Une présomption légale renversée
Quelques heures avant son congédiement, la salariée avait informé l’employeur — par message texte — de son intention de s’absenter pour six semaines en raison de sa médication. Bien que ce message ne soit pas accompagné d’un billet médical, le Tribunal a considéré qu’elle exerçait bel et bien un droit protégé en vertu de l’article 79.1 de la LNT, ce qui a activé la présomption prévue à l’article 123.4.
Cependant, cette présomption a été repoussée par l’employeur, qui a convaincu le Tribunal que le congédiement reposait sur un motif véritable : un comportement malhonnête, et non l’annonce de l’absence médicale. Les témoignages des représentants de l’entreprise, jugés crédibles et constants, ont fortement contribué à cette conclusion.
Un poste de confiance trahi
Dans son analyse de la plainte déposée en vertu de l’article 124 de la LNT, le Tribunal a rappelé que, bien que la progression des sanctions soit la norme en matière disciplinaire, il existe des exceptions lorsque la faute reprochée est d’une gravité telle qu’elle rompt irrémédiablement le lien de confiance.
C’était le cas ici. Le Tribunal a insisté sur le caractère prolongé du mensonge, les bénéfices indûment obtenus (prestations et absences justifiées par une fausse déclaration), ainsi que l’importance de la probité dans les fonctions occupées. En tant que directrice commerciale, la plaignante gérait des dossiers financiers sensibles, collaborait avec des institutions bancaires et représentait l’entreprise auprès de tiers. Le Tribunal a souligné que la confiance était un élément essentiel et non négociable de cette relation d’emploi.
Quelques enseignements pour les milieux de travail
Cette décision rappelle qu’un comportement malhonnête, surtout lorsqu’il est répété et élaboré, peut justifier un congédiement immédiat, même en l’absence d’antécédents disciplinaires.

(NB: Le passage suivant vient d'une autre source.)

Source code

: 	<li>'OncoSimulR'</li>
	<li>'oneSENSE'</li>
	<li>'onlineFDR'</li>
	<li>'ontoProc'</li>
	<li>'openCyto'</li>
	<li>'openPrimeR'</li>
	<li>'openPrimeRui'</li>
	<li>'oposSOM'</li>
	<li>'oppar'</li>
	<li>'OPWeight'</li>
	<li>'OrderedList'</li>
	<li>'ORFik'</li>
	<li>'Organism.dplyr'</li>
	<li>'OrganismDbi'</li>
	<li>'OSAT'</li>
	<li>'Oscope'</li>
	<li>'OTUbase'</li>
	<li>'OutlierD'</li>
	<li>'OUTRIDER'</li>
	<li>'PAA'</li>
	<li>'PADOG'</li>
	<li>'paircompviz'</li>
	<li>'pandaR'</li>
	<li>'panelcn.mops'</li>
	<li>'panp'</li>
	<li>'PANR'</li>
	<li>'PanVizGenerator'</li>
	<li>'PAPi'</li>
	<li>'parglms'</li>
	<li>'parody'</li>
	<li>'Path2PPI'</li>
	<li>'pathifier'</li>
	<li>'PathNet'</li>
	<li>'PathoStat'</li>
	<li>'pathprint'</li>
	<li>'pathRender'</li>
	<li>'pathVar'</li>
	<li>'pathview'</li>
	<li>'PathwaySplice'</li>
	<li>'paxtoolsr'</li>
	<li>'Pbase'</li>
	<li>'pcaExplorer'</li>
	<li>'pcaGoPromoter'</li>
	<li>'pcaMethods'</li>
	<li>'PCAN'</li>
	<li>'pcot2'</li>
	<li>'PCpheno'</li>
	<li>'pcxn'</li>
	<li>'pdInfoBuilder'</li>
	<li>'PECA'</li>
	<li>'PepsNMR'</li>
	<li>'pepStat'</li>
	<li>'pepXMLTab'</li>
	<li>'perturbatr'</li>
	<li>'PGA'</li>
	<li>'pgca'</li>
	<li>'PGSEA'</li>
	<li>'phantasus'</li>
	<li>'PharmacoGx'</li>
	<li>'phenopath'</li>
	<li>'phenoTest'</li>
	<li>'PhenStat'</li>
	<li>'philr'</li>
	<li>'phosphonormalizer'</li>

Elle illustre également que la protection offerte par les dispositions anti-représailles de la LNT n’est pas absolue : lorsque l’employeur peut prouver que le congédiement repose sur une cause sérieuse et véritable, il ne s’agit pas d’une pratique interdite.
Il importe toutefois de rappeler que chaque situation est unique. Avant d’imposer une sanction ou de mettre fin à un emploi, les employeurs doivent effectuer une évaluation rigoureuse des faits et du contexte. À l’inverse, les personnes salariées doivent être conscientes des conséquences juridiques possibles de tout comportement jugé déloyal.